In a large bowl, crush the shredded wheat and then stir in the chocolate, keeping back about a 1/2 tbsp to use with the chick.
Grease a sandwich tin and press the shredded wheat mix into it, so it's slightly higher around the sides, then place in the fridge to set.
For the chick
Turn clean plate or bowl upside down and place two chocolate buttons side by side on the base.
Dab a little melted chocolate in the middle between the two.
Sit the egg on top, widest end at the bottom and leaning back slightly. Hold in place until the chocolate sets enough to allow you to let go.
Dip the bottom edge of another button into the chocolate and stick on the side of the chick to make a wing. Repeat to make the other wing.
Use dabs of chocolate to fix two white mini eggs, pointy end up, on to the egg to form the eyes.
The feet should have set enough now that you can lift the chick off the plate to lie flat.
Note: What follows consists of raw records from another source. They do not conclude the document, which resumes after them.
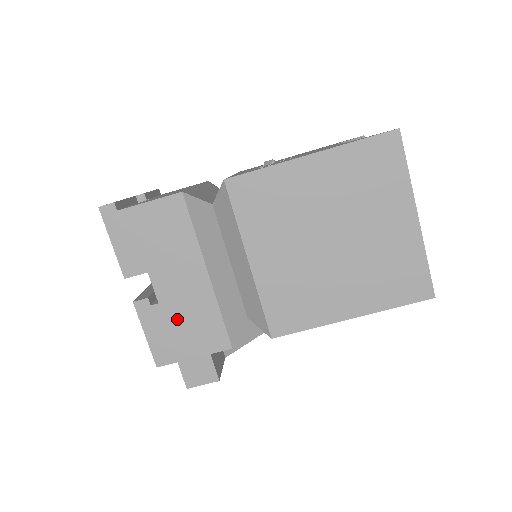
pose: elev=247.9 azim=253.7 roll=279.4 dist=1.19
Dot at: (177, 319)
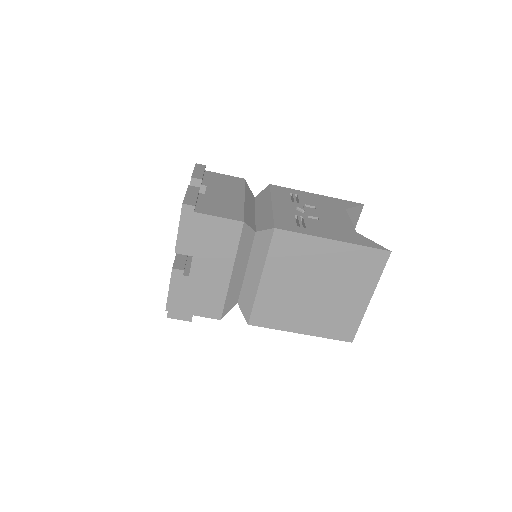
Dot at: (196, 290)
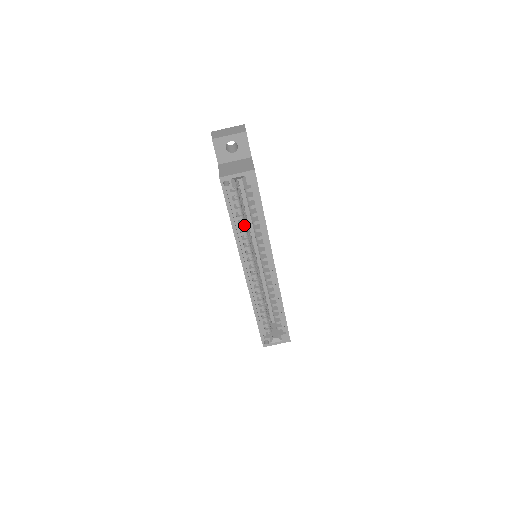
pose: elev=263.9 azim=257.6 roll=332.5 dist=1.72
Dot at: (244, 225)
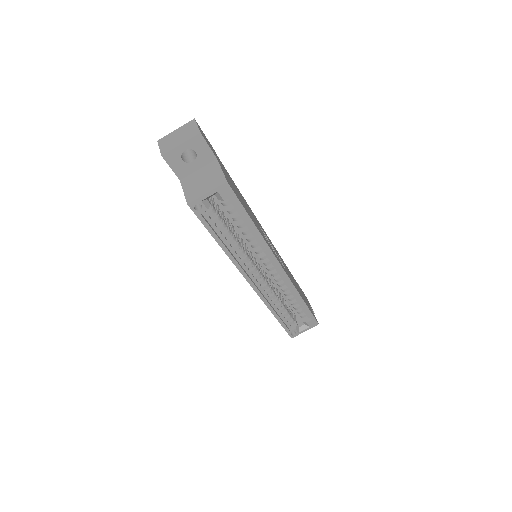
Dot at: (234, 239)
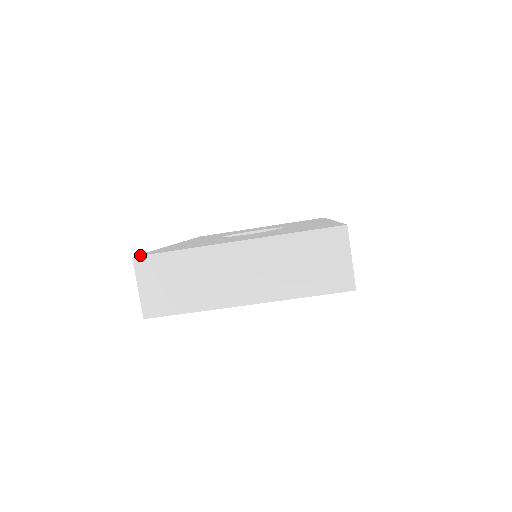
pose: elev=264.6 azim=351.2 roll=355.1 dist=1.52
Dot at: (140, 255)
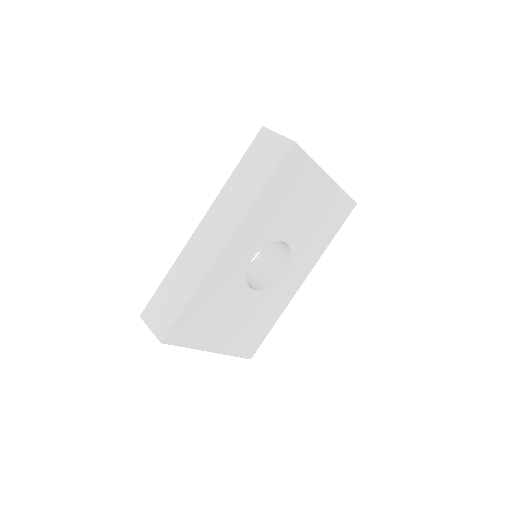
Dot at: occluded
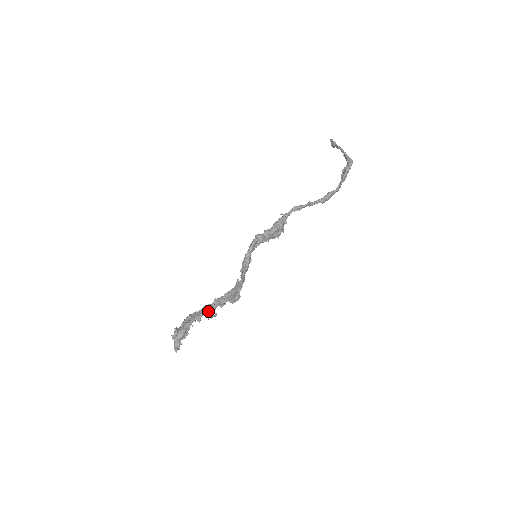
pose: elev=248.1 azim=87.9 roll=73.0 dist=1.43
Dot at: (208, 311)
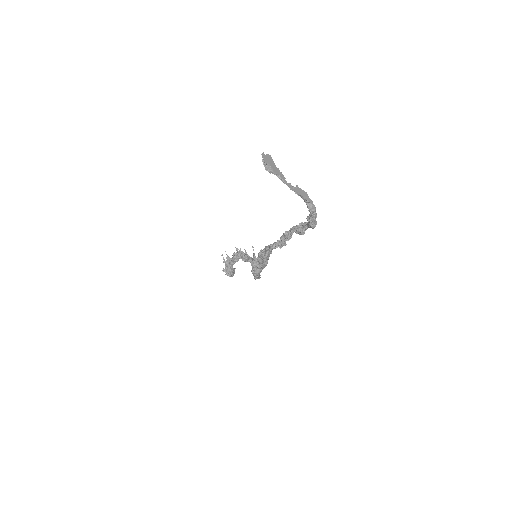
Dot at: (238, 260)
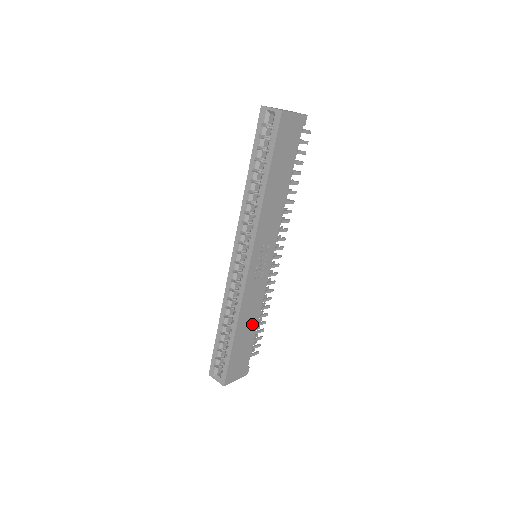
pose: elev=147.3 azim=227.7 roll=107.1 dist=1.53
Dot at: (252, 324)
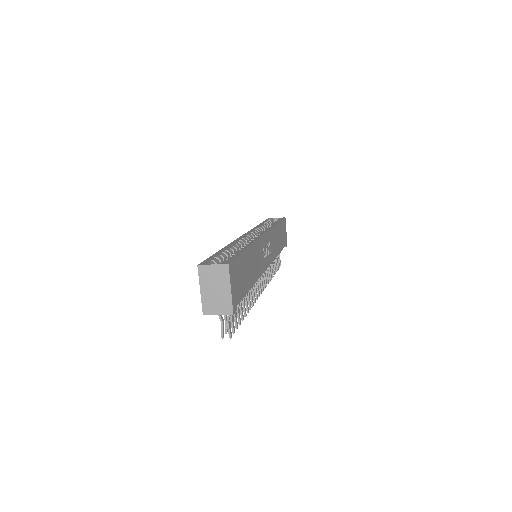
Dot at: (251, 276)
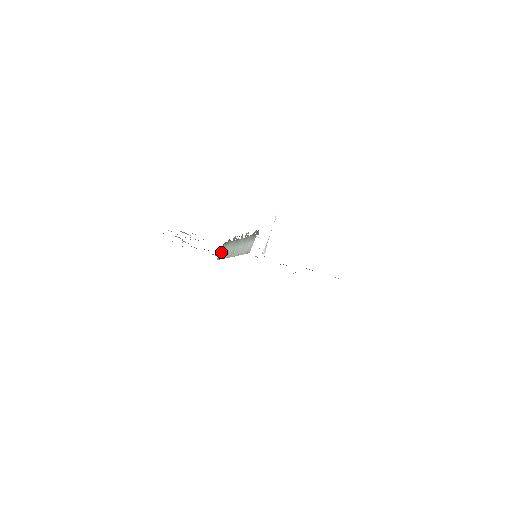
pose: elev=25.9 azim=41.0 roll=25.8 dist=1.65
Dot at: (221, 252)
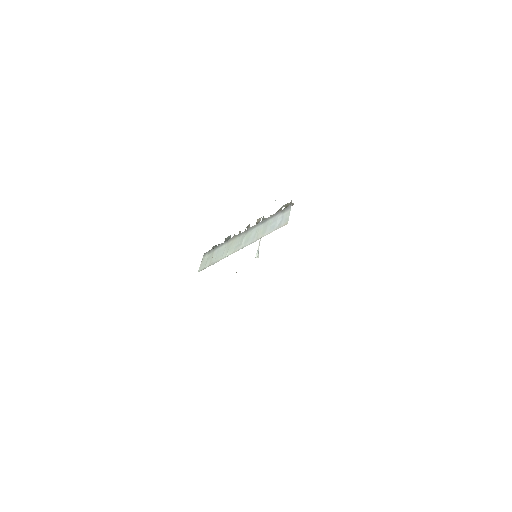
Dot at: (205, 261)
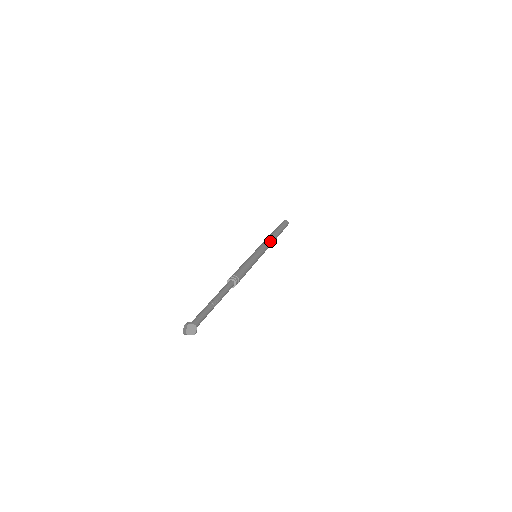
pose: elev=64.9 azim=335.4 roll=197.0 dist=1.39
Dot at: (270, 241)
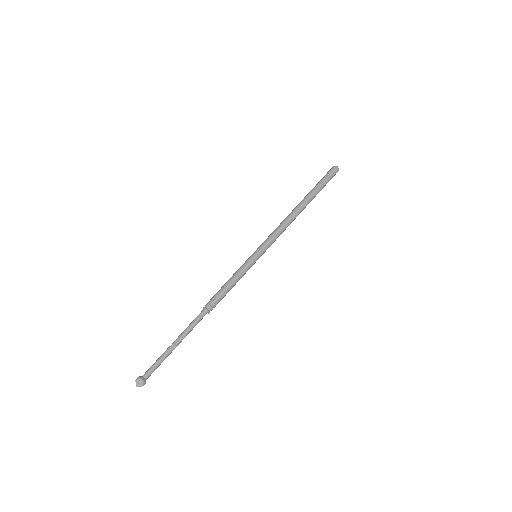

If it won't come away, run the hot tap over the other side of the plate for 1-2 seconds and the chick should lift away into your hand.
Trim a little off the edges of the two orange buttons, dip the trimmed edge in chocolate and stick on to make the beak.
Use the black icing pen to draw on the pupils.
Dab the pupils with a slightly wet finger to make them even and round.
Bring it all together
Retrieve your nest from the fridge and tip out. If it's stuck, run the hot tap over the base of the tin for 1-2 seconds and it should drop out into your hand.
Stand the chick in the middle of your nest and surround with the remaining Mini Eggs.